Por supuesto, estas empresas adjuntan en sus anuncios algunas fotos de un culturista profesional ciclado, la más rastrera de todas las técnicas publicitarias. Pero el 90% de la gente están dispuestas a creerse el anuncio. Una imagen vale más que mil palabras, y quizás más que doscientas mentiras.
Truco sucio 12 – Trucos con las palabras
Las nuevas empresas, en lo que debe ser un intento de engañar al no iniciado, a menudo adoptan un nombre que es muy, muy parecido al de alguna empresa farmacéutica respetada.

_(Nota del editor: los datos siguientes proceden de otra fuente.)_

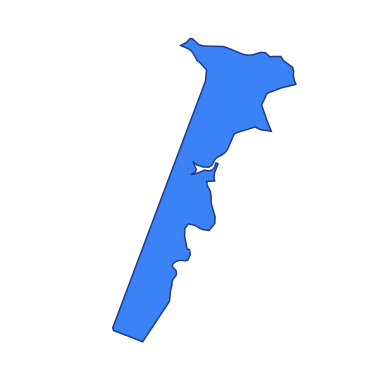 the Division of West Coast, rotated 110°
{"feature_id": "GMB-5512", "entity_name": "West Coast", "entity_type": "Division", "adm_level": 1, "iso_a3": "GMB", "parent_name": "Gambia", "parent_adm1": "", "projection": "robinson", "projection_center": [-16.401, 13.235], "detail": "fine", "context": "isolated", "style": "filled", "palette": "blue", "viewbox_px": 384, "rotation_deg": 110, "n_neighbors": 0, "source": "natural_earth", "source_scale": "10m", "svg_char_len": 1469}
<svg xmlns="http://www.w3.org/2000/svg" viewBox="0 0 384 384"><g transform="rotate(110 192 192)"><path d="M349.7,187.2L349.5,192.7L349.0,218.2L346.9,220.0L335.1,219.9L326.8,219.8L306.6,219.6L265.7,219.2L196.3,218.5L148.6,218.0L97.0,217.4L83.3,217.3L72.4,220.0L67.7,228.8L66.7,232.2L61.8,237.7L59.8,240.6L58.6,244.6L58.2,252.8L53.4,248.3L48.5,246.4L47.8,243.9L49.1,240.9L51.3,235.8L50.7,230.4L44.7,212.7L44.4,208.4L45.2,191.7L44.5,187.0L42.7,182.3L37.4,175.4L36.0,170.7L38.4,164.9L37.3,163.1L34.3,154.9L37.2,151.2L40.5,140.1L43.8,137.8L47.6,136.8L51.7,134.3L55.3,131.2L63.8,143.9L73.6,155.2L86.5,156.3L100.3,145.1L107.8,138.3L110.0,148.9L109.3,154.9L120.9,170.2L123.4,172.3L139.3,173.1L143.8,174.5L147.9,177.4L150.3,179.9L153.5,181.6L159.9,182.3L162.9,184.6L164.7,190.2L164.9,196.6L163.0,201.6L169.2,195.8L172.0,195.6L176.1,199.1L174.2,195.5L168.5,189.0L167.3,188.0L166.5,183.5L164.3,180.5L160.9,179.2L156.6,179.6L156.6,177.2L165.8,177.4L170.1,176.6L173.9,174.5L177.0,181.7L180.6,180.1L184.9,175.1L190.0,172.3L195.8,170.3L207.4,161.8L213.7,159.8L222.4,162.9L223.7,170.0L222.4,178.2L223.2,184.5L228.8,186.2L236.4,183.7L247.1,177.2L247.1,174.5L251.5,172.1L257.5,172.7L258.8,174.3L259.3,176.1L259.7,178.4L260.8,181.0L264.0,184.3L266.3,185.4L268.2,185.4L269.2,184.1L271.4,180.1L274.7,178.4L277.0,178.7L280.0,179.9L281.9,180.1L284.1,179.8L286.3,179.1L292.7,178.3L301.2,176.0L303.7,176.1L349.5,187.1L349.7,187.2Z" fill="#3b82f6" stroke="#1e3a8a" stroke-width="1.5"/></g></svg>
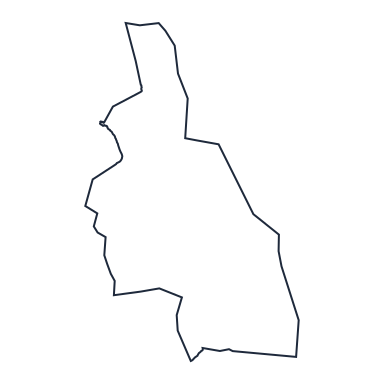 outline of O'lgii, Uvs, Mongolia
{"feature_id": "93677404B88101121559012", "entity_name": "O'lgii", "entity_type": "district", "adm_level": 2, "iso_a3": "MNG", "parent_name": "Mongolia", "parent_adm1": "Uvs", "projection": "mercator", "projection_center": [92.028, 48.988], "detail": "fine", "context": "isolated", "style": "outline", "palette": "slate", "viewbox_px": 384, "rotation_deg": 0, "n_neighbors": 0, "source": "geoboundaries", "source_scale": "gbopen_adm2", "svg_char_len": 2467}
<svg xmlns="http://www.w3.org/2000/svg" viewBox="0 0 384 384"><path d="M296.1,356.9L298.7,320.2L290.9,295.8L281.5,266.3L278.6,251.2L278.9,234.6L253.4,214.2L218.6,144.3L196.8,140.4L185.2,138.2L187.7,98.5L178.0,73.6L174.7,45.6L165.4,30.8L158.7,23.1L139.8,25.3L125.7,23.0L135.7,61.0L140.7,84.4L140.8,84.8L141.0,84.9L141.2,85.2L141.3,85.3L141.4,85.6L141.4,85.9L141.4,86.4L141.6,87.0L141.7,87.3L141.7,87.5L141.6,87.8L141.4,88.0L141.3,88.4L141.3,88.8L141.3,89.3L141.5,89.7L141.6,90.0L141.7,90.3L141.8,90.6L141.7,91.0L141.6,91.3L140.2,92.2L112.9,106.6L104.1,122.5L103.7,122.8L103.4,122.7L103.2,122.6L103.0,122.3L102.9,122.1L102.8,121.9L102.6,121.9L102.5,122.1L102.3,122.2L102.1,122.2L101.9,122.1L101.7,122.0L101.5,121.8L101.3,121.6L101.1,121.6L100.9,121.6L100.7,121.5L100.4,121.7L100.5,121.9L100.6,122.2L100.6,122.5L100.4,122.7L100.3,122.9L100.2,123.1L100.0,123.3L100.0,123.5L100.1,123.8L100.4,124.0L100.7,124.3L101.8,124.9L102.6,125.5L102.9,125.8L103.2,125.8L103.5,125.8L103.8,125.6L104.0,125.5L104.1,125.3L104.2,125.1L104.3,125.1L104.5,125.1L105.1,125.6L105.3,125.8L105.5,125.8L105.8,125.8L106.1,125.8L106.3,125.8L106.6,125.9L106.8,126.0L107.0,126.5L107.3,126.8L107.3,127.3L107.5,127.8L107.8,128.1L108.0,128.4L108.2,128.8L108.3,129.1L108.7,129.3L109.0,129.4L109.4,129.6L109.7,129.8L109.9,129.9L110.0,130.1L110.0,130.4L110.2,130.6L110.4,130.8L111.2,131.4L111.6,131.7L111.9,132.1L112.0,132.4L112.3,132.9L112.4,133.1L112.5,133.3L112.7,133.7L113.0,134.2L113.3,134.5L113.8,134.9L114.1,135.2L114.4,135.7L114.7,136.1L114.9,136.4L115.0,136.8L115.1,137.3L115.2,137.7L115.4,138.2L115.8,138.7L116.1,139.7L116.6,140.8L116.8,141.2L116.8,141.6L116.9,141.9L117.0,142.4L117.5,143.1L117.7,143.5L117.9,143.9L118.2,145.4L118.4,146.0L118.6,146.5L118.8,147.2L119.1,148.0L119.2,148.4L119.4,148.9L119.5,149.3L120.4,151.5L121.6,153.8L122.1,155.3L122.2,155.8L122.3,156.4L122.2,156.9L122.1,157.3L122.0,157.8L121.9,158.1L121.9,158.5L121.7,158.9L121.4,159.5L120.8,160.5L120.1,161.3L119.5,161.8L118.5,162.3L117.5,162.8L116.8,163.1L116.0,164.2L92.7,179.4L85.3,206.0L97.3,213.4L93.8,226.4L97.6,232.5L105.6,237.1L104.3,255.3L107.2,264.0L110.8,273.8L114.7,280.9L113.9,295.2L140.7,291.6L159.3,288.4L181.9,297.4L176.7,315.1L177.7,330.6L190.8,361.0L191.7,360.6L192.6,360.0L193.3,359.2L195.0,357.4L197.5,355.7L197.9,354.7L199.0,353.0L200.4,352.0L201.1,351.1L202.2,350.5L202.7,349.9L202.8,348.9L202.6,348.0L219.9,351.0L229.0,349.2L232.7,351.1L296.1,356.9Z" fill="none" stroke="#1e293b" stroke-width="2"/></svg>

La mayoría de vosotros habréis oído hablar de compañías como Schering, Searle, Glaxo Wellcome, Merck o SmithKline Beecham. Los principiantes también han oído estos nombres. Quizás no los identifican como empresas farmacéuticas o no son capaces de nombrar sus elaboraciones, pero sus nombres les son vagamente familiares. Así que cuando ven un producto en la tienda de suplementos que tiene un nombre virtualmente idéntico al de una de estas empresas –salvo algunas letras- se dicen a sí mismos “Oh, sí, conozco a esta empresa, debe ser buena”.

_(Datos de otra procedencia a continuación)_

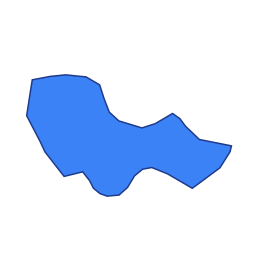 Gangnam-gu, Seoul, South Korea (Mercator projection), rotated 339°
{"feature_id": "91817680B53321453404308", "entity_name": "Gangnam-gu", "entity_type": "district", "adm_level": 2, "iso_a3": "KOR", "parent_name": "South Korea", "parent_adm1": "Seoul", "projection": "mercator", "projection_center": [127.072, 37.488], "detail": "fine", "context": "isolated", "style": "filled", "palette": "blue", "viewbox_px": 256, "rotation_deg": 339, "n_neighbors": 0, "source": "geoboundaries", "source_scale": "gbopen_adm2", "svg_char_len": 580}
<svg xmlns="http://www.w3.org/2000/svg" viewBox="0 0 256 256"><g transform="rotate(339 128 128)"><path d="M218.2,181.8L190.5,164.3L182.3,146.9L179.8,137.9L174.8,130.4L155.0,133.7L141.0,132.9L122.0,118.1L116.2,106.5L116.2,91.6L117.0,77.6L107.1,65.2L101.8,62.6L89.0,56.1L74.1,52.0L55.9,48.7L52.0,55.4L37.8,80.2L41.1,109.0L41.9,120.5L51.0,150.3L70.0,152.7L73.3,163.5L74.1,171.7L78.2,179.1L84.0,184.1L95.6,187.4L106.3,183.3L117.0,175.0L126.9,171.7L136.0,173.4L148.4,184.9L166.4,207.3L199.6,198.1L214.8,186.7L218.2,181.8Z" fill="#3b82f6" stroke="#1e3a8a" stroke-width="1.5"/></g></svg>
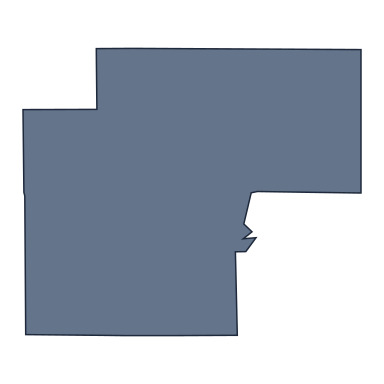 the district of White, Indiana, United States of America
{"feature_id": "52423323B46958637161995", "entity_name": "White", "entity_type": "district", "adm_level": 2, "iso_a3": "USA", "parent_name": "United States of America", "parent_adm1": "Indiana", "projection": "natural_earth1", "projection_center": [-86.852, 40.737], "detail": "fine", "context": "isolated", "style": "filled", "palette": "slate", "viewbox_px": 384, "rotation_deg": 0, "n_neighbors": 0, "source": "geoboundaries", "source_scale": "gbopen_adm2", "svg_char_len": 419}
<svg xmlns="http://www.w3.org/2000/svg" viewBox="0 0 384 384"><path d="M361.0,49.6L133.3,48.4L96.3,48.6L96.4,61.7L96.9,109.4L23.0,109.6L23.9,192.4L24.8,196.0L25.7,334.6L87.2,335.2L100.0,335.3L124.7,335.6L173.5,335.6L237.3,335.3L235.4,251.8L245.8,251.6L256.0,237.7L243.2,238.8L252.0,231.8L243.8,224.0L251.2,192.8L257.4,191.5L310.7,192.3L361.0,193.0L361.0,49.6Z" fill="#64748b" stroke="#1e293b" stroke-width="1.5"/></svg>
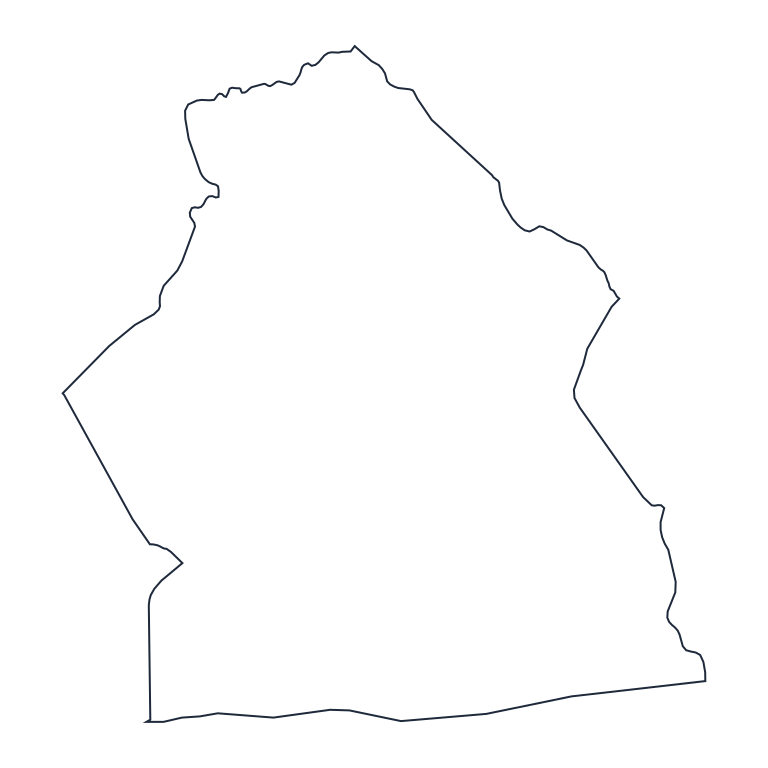 map outline of Alibori (orthographic projection)
{"feature_id": "BEN-2170", "entity_name": "Alibori", "entity_type": "Department", "adm_level": 1, "iso_a3": "BEN", "parent_name": "Benin", "parent_adm1": "", "projection": "orthographic", "projection_center": [2.909, 11.459], "detail": "fine", "context": "isolated", "style": "outline", "palette": "slate", "viewbox_px": 768, "rotation_deg": 0, "n_neighbors": 0, "source": "natural_earth", "source_scale": "10m", "svg_char_len": 2432}
<svg xmlns="http://www.w3.org/2000/svg" viewBox="0 0 768 768"><path d="M619.3,298.6L611.6,306.8L587.3,348.7L583.1,364.9L580.9,370.4L573.9,389.7L574.5,398.0L579.8,407.7L643.1,497.1L651.7,505.3L654.6,505.7L657.9,505.1L658.3,505.1L661.2,505.3L664.2,508.1L660.6,522.1L660.6,529.9L662.1,537.1L664.7,543.6L668.3,549.8L675.7,581.9L675.3,592.4L667.7,611.4L667.3,617.6L669.1,621.9L671.9,624.9L675.0,627.5L677.7,630.6L679.5,634.4L682.8,646.2L686.1,650.2L690.7,651.5L695.7,652.5L700.2,655.0L703.4,662.0L705.2,672.4L705.3,681.1L705.2,681.1L571.4,696.4L486.3,713.9L401.0,721.1L349.4,710.4L330.1,709.8L273.4,717.6L217.8,713.3L199.8,716.4L181.9,717.6L163.4,721.9L146.4,721.9L150.3,719.7L148.8,605.3L149.5,599.4L150.8,595.0L154.4,588.7L161.4,580.6L182.4,563.1L170.9,551.9L166.8,549.0L165.9,548.7L164.3,548.6L162.5,547.8L160.8,546.8L157.6,545.3L153.3,544.4L149.9,544.3L132.6,519.3L64.3,395.2L62.7,393.3L109.2,346.0L134.9,324.9L153.8,314.3L158.7,309.6L160.0,306.2L159.7,302.2L159.9,296.0L163.7,285.8L177.3,270.6L182.2,261.3L195.0,226.6L194.3,222.9L190.2,216.7L189.8,212.7L191.8,208.1L194.7,207.3L198.1,207.8L201.1,206.9L203.5,204.2L206.2,199.0L208.7,196.5L212.2,196.1L215.9,197.5L218.5,196.9L218.7,190.8L218.0,186.3L215.7,184.6L212.3,183.8L208.6,182.1L205.0,179.1L202.5,176.2L200.5,172.6L188.7,138.9L185.3,118.9L185.1,110.7L188.2,104.5L196.7,100.6L201.5,99.9L209.5,100.3L214.0,99.9L214.9,98.9L217.8,94.9L219.6,93.6L222.2,94.2L224.2,96.3L226.0,96.9L228.0,93.1L229.6,88.7L232.1,87.7L235.4,88.2L239.5,88.3L240.5,89.1L241.1,91.1L242.1,92.7L244.8,92.5L246.8,91.3L250.0,88.3L251.6,87.2L264.1,83.8L265.5,84.1L268.5,85.9L270.2,86.1L272.3,85.0L276.6,81.9L279.0,81.4L291.4,84.7L294.6,82.9L299.5,75.1L300.6,72.3L301.3,69.5L302.3,66.9L304.2,64.8L308.0,63.3L311.7,65.8L315.4,64.9L318.6,62.3L324.3,55.5L328.1,53.0L331.5,52.3L338.6,52.6L342.2,51.8L350.6,51.5L354.7,46.1L371.6,61.2L378.7,65.1L382.2,68.9L385.0,73.4L387.2,81.4L390.1,84.4L394.0,86.5L398.1,88.0L409.7,89.3L412.7,90.3L414.0,92.1L417.4,98.8L431.7,119.9L492.2,175.3L493.3,177.2L498.0,180.8L499.1,182.7L500.0,190.4L501.7,198.6L504.3,205.1L512.4,218.7L517.4,224.5L520.4,227.3L524.7,230.3L529.6,231.5L534.3,229.3L539.3,226.3L543.4,227.1L547.2,229.4L551.1,230.6L566.9,240.4L579.8,245.0L583.7,247.7L586.5,250.4L598.4,267.3L600.7,269.4L602.7,270.6L604.3,272.1L605.6,274.9L607.4,280.6L608.7,283.3L609.4,286.5L610.6,289.2L613.6,290.8L616.9,296.5L619.3,298.6Z" fill="none" stroke="#1e293b" stroke-width="2"/></svg>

Y terminan adquiriendo productos basándose en una identidad errónea. Parece raro, pero ocurre a menudo.
Asimismo hay un montón de empresas nuevas de suplementos que venden varias mezclas y compuestos con prohormonas, pero en lugar de admitir que están vendiendo prohormonas, dan a sus productos nombres que están muy próximos a los de esteroides conocidos.

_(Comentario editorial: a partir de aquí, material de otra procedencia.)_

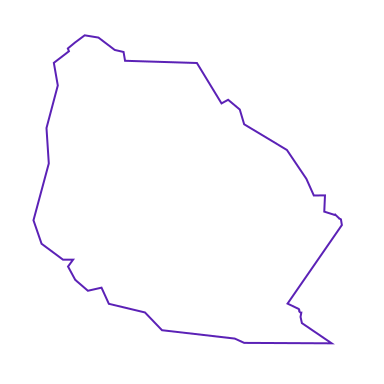 Caldwell, North Carolina, United States of America, rotated 186°
{"feature_id": "52423323B63018807912829", "entity_name": "Caldwell", "entity_type": "district", "adm_level": 2, "iso_a3": "USA", "parent_name": "United States of America", "parent_adm1": "North Carolina", "projection": "mercator", "projection_center": [-81.598, 35.94], "detail": "fine", "context": "isolated", "style": "outline", "palette": "violet", "viewbox_px": 384, "rotation_deg": 186, "n_neighbors": 0, "source": "geoboundaries", "source_scale": "gbopen_adm2", "svg_char_len": 934}
<svg xmlns="http://www.w3.org/2000/svg" viewBox="0 0 384 384"><g transform="rotate(186 192 192)"><path d="M342.9,306.0L336.6,283.9L343.4,240.4L337.4,205.4L346.7,147.3L336.2,124.8L313.2,111.2L303.2,112.3L307.5,104.9L299.0,92.5L298.8,92.5L298.4,92.1L297.6,91.5L297.2,91.2L296.9,91.0L285.2,82.9L272.0,87.4L263.0,72.1L226.2,67.3L207.4,51.4L135.0,50.7L134.2,50.7L124.3,47.4L37.3,56.1L69.0,73.1L71.0,79.1L71.0,79.3L70.7,83.1L70.7,83.4L71.1,83.3L72.1,83.8L72.8,84.4L72.8,85.2L73.1,85.6L73.0,85.9L73.4,86.6L73.6,86.8L85.3,91.0L39.5,174.8L41.0,180.3L41.4,180.6L42.2,180.8L42.9,181.0L43.1,181.4L43.7,181.8L47.1,184.4L47.2,184.1L47.6,184.1L48.1,184.1L48.6,184.3L58.4,186.3L59.4,202.5L70.5,201.3L79.6,217.0L102.0,243.7L147.2,264.8L153.1,279.0L165.7,287.5L171.9,283.2L200.6,320.8L272.3,315.5L274.7,324.1L283.7,325.2L301.2,335.8L315.1,336.6L323.9,328.5L330.5,321.8L329.1,319.1L342.9,306.0Z" fill="none" stroke="#5b21b6" stroke-width="2"/></g></svg>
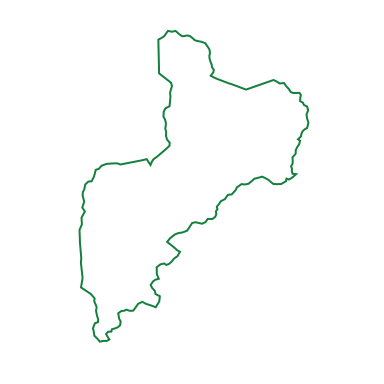 the district of Riachinho, Tocantins, Brazil, rotated 276°
{"feature_id": "56859067B22428854135071", "entity_name": "Riachinho", "entity_type": "district", "adm_level": 2, "iso_a3": "BRA", "parent_name": "Brazil", "parent_adm1": "Tocantins", "projection": "mercator", "projection_center": [-48.146, -6.475], "detail": "fine", "context": "isolated", "style": "outline", "palette": "green", "viewbox_px": 384, "rotation_deg": 276, "n_neighbors": 0, "source": "geoboundaries", "source_scale": "gbopen_adm2", "svg_char_len": 2856}
<svg xmlns="http://www.w3.org/2000/svg" viewBox="0 0 384 384"><g transform="rotate(276 192 192)"><path d="M38.9,109.9L36.6,112.8L33.5,116.1L34.5,118.7L35.1,123.1L36.7,125.2L38.8,123.5L41.8,121.4L44.3,123.2L44.7,126.3L47.1,126.7L48.5,130.1L49.7,132.3L51.9,134.4L55.7,134.6L58.4,132.8L63.6,131.3L66.2,134.1L66.8,136.9L68.1,139.0L67.3,142.7L67.9,146.0L75.2,150.2L77.6,154.1L76.0,157.7L74.9,163.1L73.6,168.0L76.4,169.3L79.6,170.9L85.0,170.9L86.7,166.4L90.0,165.2L92.6,162.2L95.3,160.6L99.1,162.7L100.9,164.7L102.2,168.0L106.7,165.6L110.1,165.2L113.4,164.7L116.7,168.1L118.0,171.7L116.8,174.0L117.8,176.3L120.4,178.9L123.8,181.0L126.6,184.2L131.3,186.3L132.6,183.3L135.1,179.9L139.7,172.5L143.7,175.0L147.8,179.2L149.6,182.4L150.8,186.8L153.0,191.2L161.2,195.4L162.3,198.7L161.5,205.3L163.4,208.5L166.9,210.5L167.3,215.2L169.6,217.6L172.4,218.5L175.3,217.8L177.5,219.1L179.9,218.2L182.9,220.1L185.9,221.7L188.3,225.4L192.9,228.0L193.8,231.8L198.8,235.4L201.2,236.1L205.0,240.4L205.0,243.8L206.1,247.3L209.4,250.6L211.7,252.6L212.7,255.5L214.6,260.2L213.6,263.0L212.3,266.3L210.2,269.4L208.5,272.1L208.7,275.6L209.2,279.7L212.5,284.3L215.2,284.6L214.5,287.0L216.0,289.2L217.9,291.2L220.6,293.7L220.7,290.1L223.0,289.1L225.7,289.0L228.0,287.8L230.3,289.0L233.2,289.0L237.0,288.3L240.9,291.1L244.6,290.8L248.0,292.1L250.7,293.6L254.3,294.1L255.5,291.9L258.6,294.5L261.7,294.8L264.1,295.7L266.1,297.5L267.6,299.7L270.2,300.2L273.2,300.5L277.4,298.7L281.1,297.8L285.2,299.0L289.0,297.6L290.3,294.2L292.5,292.9L293.6,290.1L297.0,289.8L299.9,290.1L301.8,288.6L301.4,285.0L301.0,282.4L301.8,279.7L304.5,277.6L306.9,274.8L310.0,272.1L309.1,267.9L310.9,264.2L311.9,261.4L304.5,245.6L299.5,235.1L303.5,219.6L304.0,216.9L307.4,204.1L308.5,201.0L309.6,198.5L313.2,200.7L315.9,200.9L318.1,198.9L320.9,198.2L324.0,196.5L326.9,195.4L329.6,195.0L332.0,195.4L335.7,194.4L338.5,192.1L341.4,189.6L342.4,185.6L342.6,182.8L343.1,179.2L345.2,176.3L346.9,173.6L347.2,170.8L346.3,168.3L345.9,165.8L347.8,162.5L350.5,158.8L349.3,155.4L349.7,151.2L346.4,149.4L344.1,148.1L341.8,145.3L340.0,142.6L306.5,146.9L298.5,159.7L295.3,161.0L288.7,159.8L284.7,160.6L280.5,160.7L274.9,160.7L272.5,156.9L269.1,155.5L264.1,155.7L261.0,157.7L258.0,158.8L254.9,159.0L252.1,158.8L249.4,160.0L245.0,160.3L241.6,161.7L238.6,164.7L235.7,164.8L232.9,162.5L228.0,157.9L222.8,152.9L220.6,150.3L217.9,148.9L214.5,147.9L219.9,143.5L218.2,138.6L211.9,118.0L212.7,114.4L212.0,109.4L211.0,104.0L208.6,99.2L205.4,97.0L204.0,94.0L197.1,92.9L192.2,91.1L191.5,87.8L188.3,85.0L183.8,84.7L180.4,83.5L177.4,83.5L171.2,85.8L165.1,84.5L161.4,87.5L154.9,84.8L148.3,85.9L142.6,84.1L129.7,85.9L114.6,88.8L110.0,88.9L95.1,92.2L85.5,91.6L80.0,102.0L76.0,106.3L73.4,106.1L67.6,109.2L63.8,109.0L59.2,110.4L55.6,112.0L52.7,112.1L51.4,109.2L46.1,107.7L43.6,108.7L38.9,109.9Z" fill="none" stroke="#15803d" stroke-width="2"/></g></svg>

Equipoise se convierte en algo como Equipose, o parecido. Incluso citan el prospecto de la auténtica droga como parte de la descripción de su producto, reforzando la impresión de que esta empresa ha logrado de algún modo vender esteroides legalmente.
Es lamentable.
Caveat emptor (aviso a compradores)
Ahora, deja que te preguntemos. Si un fabricante de suplementos utiliza estos trucos desagradables ¿Cuál piensas que será la actitud de esa empresa hacia sus clientes? ¿Cuán inteligente piensa esa empresa que eres? De hecho, no les preocupa lo que piense el consumidor inteligente ¡no es su público objetivo! En lugar de eso se enfocan hacia los novatos y los tontos, más o menos el mismo sector que llama a los videntes de la madrugada y compran esas pastillas para alargar el pene.
La moral de la historia es que es mejor limitarse a las empresas en las que confíes, aquellas con un buen historial y que ofrezcan garantías de devolución del dinero. Siendo directos: si una compañía te defrauda no vuelvas con ella. Llévate el negocio a otra parte. Existe gente realmente honesta en el negocio de los suplementos, pero tendrás que buscar bastante para encontrarlos.